Max Boost is a reasonable men’s stamina supplement at $131 with a 60-day ClickBank-honored refund, best if the ingredient style fits you. It earns a RECOMMENDED verdict on the strength of a familiar, well-understood ingredient base and an honored refund. The reason it doesn’t rate higher is the proprietary blend — you’re trusting the formula without seeing the doses.
If you value a transparent, single-ingredient label above all, a standalone L-citrulline product will cost less and show you every milligram. If you’d rather have an all-in-one capsule plus the bundled guides and you’re comfortable with the refund as your safety net, Max Boost is a defensible buy. Decline the auto-ship at checkout if you want a single order.
How we evaluated this
I read the ingredient panel before I read the sales page, compared the formula’s lane to what the research community uses these amino acids for, and flagged the proprietary blend as the main limitation rather than waving it away. No “medically reviewed” badge here — just an internist’s habit of underlining the relevant numbers and saying plainly where the label leaves a gap.
— Dr. Rhett Calder
Here's what I'd actually do
If you have read the ingredient panel above, the clinical-trial doses make sense to you, and you understand this is a supplement and not a treatment:
Max Boost is one of the few in this category I would not actively steer a friend away from. The formula is honest about what it is, and the page does not ask you to take anything on faith you cannot read on the label.
Don't buy this if: Do not buy this if you take any prescription that interacts with the active ingredients above. The interactions on this label are real, not precautionary — ask a pharmacist before you start.
— Dr. Rhett Calder · Internal medicine, retired (MD, board-certified 1989–2023)
Sources and review method
Supplement Skeptic reviews compare the visible label and sales claims against published research, dose ranges used in human studies, safety guidance, checkout terms, and refund mechanics. This page is not medical advice.
- Vendor sales page — ClickBank-listed sales page (active as of catalog import)
- NIH Office of Dietary Supplements — L-arginine and L-citrulline — Reference for amino-acid and nitric-oxide pathway background
Frequently asked questions
- Does Max Boost have side effects?
- Nitric-oxide ingredients like L-arginine and L-citrulline are generally well tolerated, but some people report mild stomach upset, headache, or lower blood pressure. If you take blood-pressure or heart medication, or any erectile-function drug, talk to your doctor before starting. This is general information, not medical advice.
- Is Max Boost a scam?
- No clear signs of a scam — it ships a real bottle from a ClickBank-listed vendor, and refunds are processed by ClickBank. The main knock is transparency: it uses a proprietary blend, so you cannot see exact doses. That is a fairness issue, not fraud.

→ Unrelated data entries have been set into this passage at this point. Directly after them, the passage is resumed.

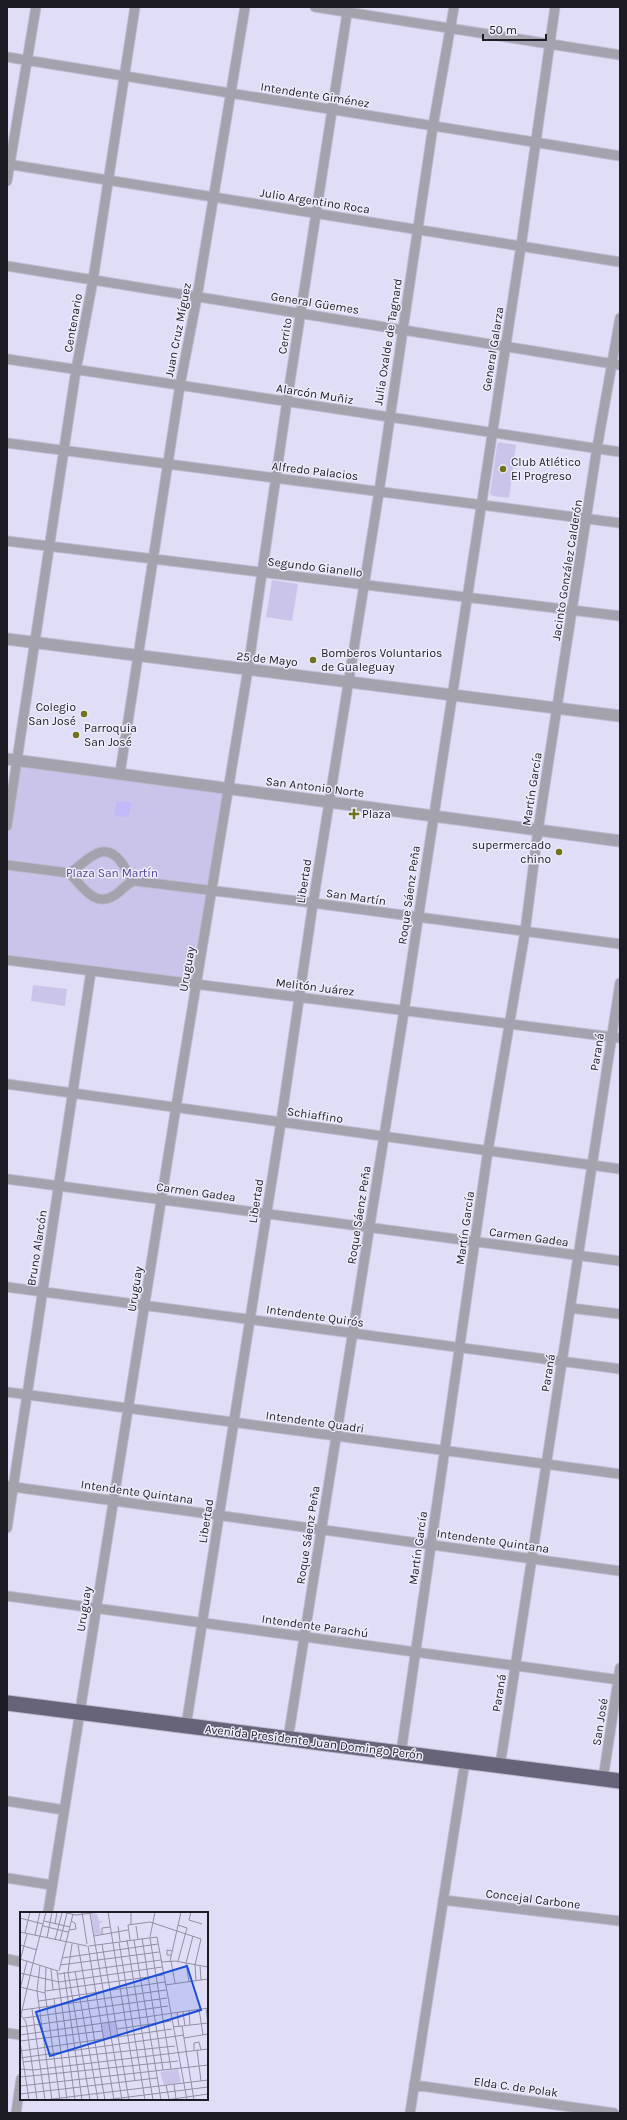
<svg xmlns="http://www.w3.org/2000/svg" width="627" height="2120" font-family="Karla,sans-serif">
	<rect width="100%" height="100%" fill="#e0ddf7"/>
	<path fill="#cac4eb" d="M499,442l17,3 -7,53 -16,-2 -3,-2 7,-49z
		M272,580l26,4 -6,37 -26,-4z
		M17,760l212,30 -33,194 -189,-24v-134z
		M33,985l34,4 -2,17 -34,-5z"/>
	<path fill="#c2b9f9" d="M117,801l15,2 -4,14 -14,-1z"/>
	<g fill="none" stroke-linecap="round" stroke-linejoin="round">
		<g stroke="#bdbad1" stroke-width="11">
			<path id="minor" d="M315,7l305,48
				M7,57l613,99
				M7,164l613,98
				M7,181l29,-174
				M7,266l613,99
				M7,359l613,93
				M7,443l613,80
				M7,541l613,75
				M120,773l60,-388 17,-88 48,-290
				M7,826l69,-456 17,-90 42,-273
				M7,865l62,8c16,-9 34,-36 52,-11 6,7 6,14 14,19l178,22 307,41
				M69,873c13,12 25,36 46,22 8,-5 10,-11 20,-14
				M7,960l613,78
				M7,1084l613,85
				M7,1179l613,82
				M7,1287l613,82
				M570,1308l50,6
				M7,1392l613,82
				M7,1486l613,85
				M7,1528l84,-557
				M7,1596l613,84
				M186,1726l95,-604 32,-219 66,-411 54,-366 21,-119
				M288,1739l116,-728 117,-765 34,-239
				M401,1753l87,-603 37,-218 13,-102 59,-382 23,-130
				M500,1766l120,-783
				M603,1779l17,-111
				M7,1801l57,9
				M7,1878l45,7
				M443,1900l177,21
				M48,1913l128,-806 72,-438 39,-268 61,-394
				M7,1959l14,3
				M7,2033l14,2
				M414,2085l200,28
				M16,2113l5,-34
				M410,2113l55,-352"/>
		</g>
		<g stroke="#bdbad1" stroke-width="13">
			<path id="tertiary" d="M7,639l613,77
				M7,759l613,82"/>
		</g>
		<g stroke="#bdbad1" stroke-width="17">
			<path id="trunk" d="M7,1703l613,78"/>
		</g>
		<use href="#minor" stroke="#a3a2ad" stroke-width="9"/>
		<use href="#tertiary" stroke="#a3a2ad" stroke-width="11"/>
		<use href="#trunk" stroke="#676479" stroke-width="15"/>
	</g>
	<g fill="#717319" stroke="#edecfb" stroke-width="1.5">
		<circle cx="503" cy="469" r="4"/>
		<circle cx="313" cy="660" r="4"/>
		<circle cx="84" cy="714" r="4"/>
		<circle cx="76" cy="735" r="4"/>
		<path d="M352 808h4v4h4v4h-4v4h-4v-4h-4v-4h4z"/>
		<circle cx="559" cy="852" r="4"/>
	</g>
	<g text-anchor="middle" stroke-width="3" stroke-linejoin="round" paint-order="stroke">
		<g font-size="12" fill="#1d1c25" stroke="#edecfb">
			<text transform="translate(315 95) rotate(9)" y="4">Intendente Giménez</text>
			<text transform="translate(315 201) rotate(9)" y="4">Julio Argentino Roca</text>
			<text transform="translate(315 303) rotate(9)" y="4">General Güemes</text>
			<text transform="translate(73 323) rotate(-80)" y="4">Centenario</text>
			<text transform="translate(178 330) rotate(-79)" y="4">Juan Cruz Míguez</text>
			<text transform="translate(285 336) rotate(-81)" y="4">Cerrito</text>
			<text transform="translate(388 342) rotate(-81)" y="4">Julia Oxalde de Tagnard</text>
			<text transform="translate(493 349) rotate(-81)" y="4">General Galarza</text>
			<text transform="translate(315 394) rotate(9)" y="4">Alarcón Muñiz</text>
			<text transform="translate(315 471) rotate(7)" y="4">Alfredo Palacios</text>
			<text transform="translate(315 567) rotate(7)" y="4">Segundo Gianello</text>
			<text transform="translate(567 570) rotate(-81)" y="4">Jacinto González Calderón</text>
			<text transform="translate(267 659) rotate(6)" y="4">25 de Mayo</text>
			<text transform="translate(315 787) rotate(7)" y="4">San Antonio Norte</text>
			<text transform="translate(532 789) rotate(-81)" y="4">Martín García</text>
			<text transform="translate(304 881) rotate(-81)" y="4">Libertad</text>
			<text transform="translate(409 895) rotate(-82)" y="4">Roque Sáenz Peña</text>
			<text transform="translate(356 897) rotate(8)" y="4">San Martín</text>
			<text transform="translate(187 969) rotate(-80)" y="4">Uruguay</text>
			<text transform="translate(315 987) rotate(7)" y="4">Melitón Juárez</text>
			<text transform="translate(597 1052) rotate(-81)" y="4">Paraná</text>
			<text transform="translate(315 1115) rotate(8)" y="4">Schiaffino</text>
			<text transform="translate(196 1192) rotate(8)" y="4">Carmen Gadea</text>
			<text transform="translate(256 1201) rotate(-81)" y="4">Libertad</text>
			<text transform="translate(359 1215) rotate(-81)" y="4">Roque Sáenz Peña</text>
			<text transform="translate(465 1228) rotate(-82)" y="4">Martín García</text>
			<text transform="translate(529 1237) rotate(8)" y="4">Carmen Gadea</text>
			<text transform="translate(37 1248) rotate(-81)" y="4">Bruno Alarcón</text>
			<text transform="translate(135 1289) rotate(-81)" y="4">Uruguay</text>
			<text transform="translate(315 1316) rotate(8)" y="4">Intendente Quirós</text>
			<text transform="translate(548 1373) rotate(-81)" y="4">Paraná</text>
			<text transform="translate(315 1422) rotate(8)" y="4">Intendente Quadri</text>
			<text transform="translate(137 1492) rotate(8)" y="4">Intendente Quintana</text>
			<text transform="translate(206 1521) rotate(-81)" y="4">Libertad</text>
			<text transform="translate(308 1535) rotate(-81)" y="4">Roque Sáenz Peña</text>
			<text transform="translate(493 1541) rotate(8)" y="4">Intendente Quintana</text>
			<text transform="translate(418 1548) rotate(-82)" y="4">Martín García</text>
			<text transform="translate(84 1609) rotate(-81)" y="4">Uruguay</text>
			<text transform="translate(315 1626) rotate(8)" y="4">Intendente Parachú</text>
			<text transform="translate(499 1693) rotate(-81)" y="4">Paraná</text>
			<text transform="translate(600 1722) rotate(-81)" y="4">San José</text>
			<text transform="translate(314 1742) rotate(7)" y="4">Avenida Presidente Juan Domingo Perón</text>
			<text transform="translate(533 1899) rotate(7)" y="4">Concejal Carbone</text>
			<text transform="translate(516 2087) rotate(8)" y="4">Elda C. de Polak</text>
		</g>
		<g font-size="12" fill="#1d1c25" stroke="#edecfb" text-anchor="start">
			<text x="511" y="466">Club Atlético<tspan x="511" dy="14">El Progreso</tspan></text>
			<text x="321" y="657">Bomberos Voluntarios<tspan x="321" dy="14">de Gualeguay</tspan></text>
			<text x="76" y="711" text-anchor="end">Colegio<tspan x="76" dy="14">San José</tspan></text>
			<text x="84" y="732">Parroquia<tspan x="84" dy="14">San José</tspan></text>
			<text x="362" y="818">Plaza</text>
			<text x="551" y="849" text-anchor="end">supermercado<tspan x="551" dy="14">chino</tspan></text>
		</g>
		<g font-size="12" fill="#55448f" stroke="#edecfb">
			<text x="112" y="877">Plaza San Martín</text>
		</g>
	</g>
	<g transform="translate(20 1912)">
		<rect width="188" height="188" fill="#e0ddf7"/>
		<path d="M71,2h6l2,7h4l-4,3 2,10 -7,1zM95,109l3,16 -15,2 -2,-16zM158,157l3,13 -17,3 -4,-13z" fill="#cac4eb"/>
		<path fill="none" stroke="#9290a3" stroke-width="1" d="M42,0l14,3 24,-3M62,0l5,32M88,0l27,169M171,0l-2,8 13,4M70,2l32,186M0,6l23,6M24,9l26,6M35,12l2,-12M111,13v-13M158,13l9,3 -9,33M23,14l25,6M98,14l2,15M116,14l2,13M49,18l7,-1 -1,-6 -4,-2M0,20l67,14M5,21l5,-21M82,22v-6l8,-1M15,23l5,-23M74,24l34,-6M130,25l5,-25M27,26l5,-26M122,26l21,132M130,26l21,131M35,28l7,-27M107,28l26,160M110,28l-2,-15 22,-3 51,17 -6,26 1,16M114,28l27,160M40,29l7,-28M99,30l26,158M52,32l-4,28 22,128M82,32l27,156M0,33l17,5M58,33l27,155M68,34l26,154M69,34l68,-9 30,163M151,43h-4v-5l5,1M42,46l96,-14M0,47l38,12M0,49l7,-27M150,49l11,-49M151,49l4,22M141,50l14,-1 33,6M13,51l13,-51M20,53l-3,26 15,109M40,53l99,-13M180,54l1,14M26,55l-1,26 15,107M31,57l2,21M37,59l18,129M39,59l14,-57M55,59l23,129M44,60l18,128M0,61l39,9 103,-15M38,62l103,-14M169,70l-3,-19 7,-27M145,73l43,-6M0,75l25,6M0,77l7,-28M25,79l118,-16M34,87l13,101M19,89l126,-19M186,96l2,16M12,97l13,91M179,97l4,26M2,98l144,-20M169,99l1,14M157,100l2,15M163,100l2,14M0,102l6,8 11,78M4,106l143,-20M0,107l13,-56M162,114l12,74M0,115l148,-21M153,115l35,-4M97,117l54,-8M0,123l188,-27M164,126l24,-4M0,129l82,-10M0,129l9,59M177,138l4,31M0,139l152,-22M174,139v-8l5,-1 2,8M0,146l164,-23M3,150l152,-16M0,157l13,1 175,-21M0,165l158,-16M154,172l2,15M146,173l3,14M0,174l188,-21M0,182l137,-16M24,188l164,-20M85,188l103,-13M146,188l42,-6"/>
		<path fill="#1d4ed8" fill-opacity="0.15" stroke="#1d4ed8" stroke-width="2" d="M167,54l14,44 -151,46 -14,-44z"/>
		<rect width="188" height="188" fill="none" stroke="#1d1c25" stroke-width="2"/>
	</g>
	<rect width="627" height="2120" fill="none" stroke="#1d1c25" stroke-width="16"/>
	<path d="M483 34v6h63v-6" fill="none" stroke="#1d1c25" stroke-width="2"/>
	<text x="489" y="34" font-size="12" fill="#1d1c25" stroke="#edecfb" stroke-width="3" paint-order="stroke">50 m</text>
</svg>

- How much does Max Boost cost with upsells?
- The single bottle is $131. The checkout offers auto-ship and a members' area, which add recurring charges if you accept them. Decline those options at checkout to keep it a one-time purchase.
- Is Max Boost better than a plain L-citrulline supplement?
- A standalone, fully labeled L-citrulline or L-arginine product is cheaper and lets you see the exact dose. Max Boost bundles several ingredients into one capsule with lifestyle guides. Which is better depends on whether you value convenience or a transparent, single-ingredient label.
- What's actually in Max Boost?
- The formula centers on nitric-oxide precursors — typically the L-arginine / L-citrulline family — plus supporting botanicals. Because it is a proprietary blend, exact per-ingredient amounts are not published on the listing.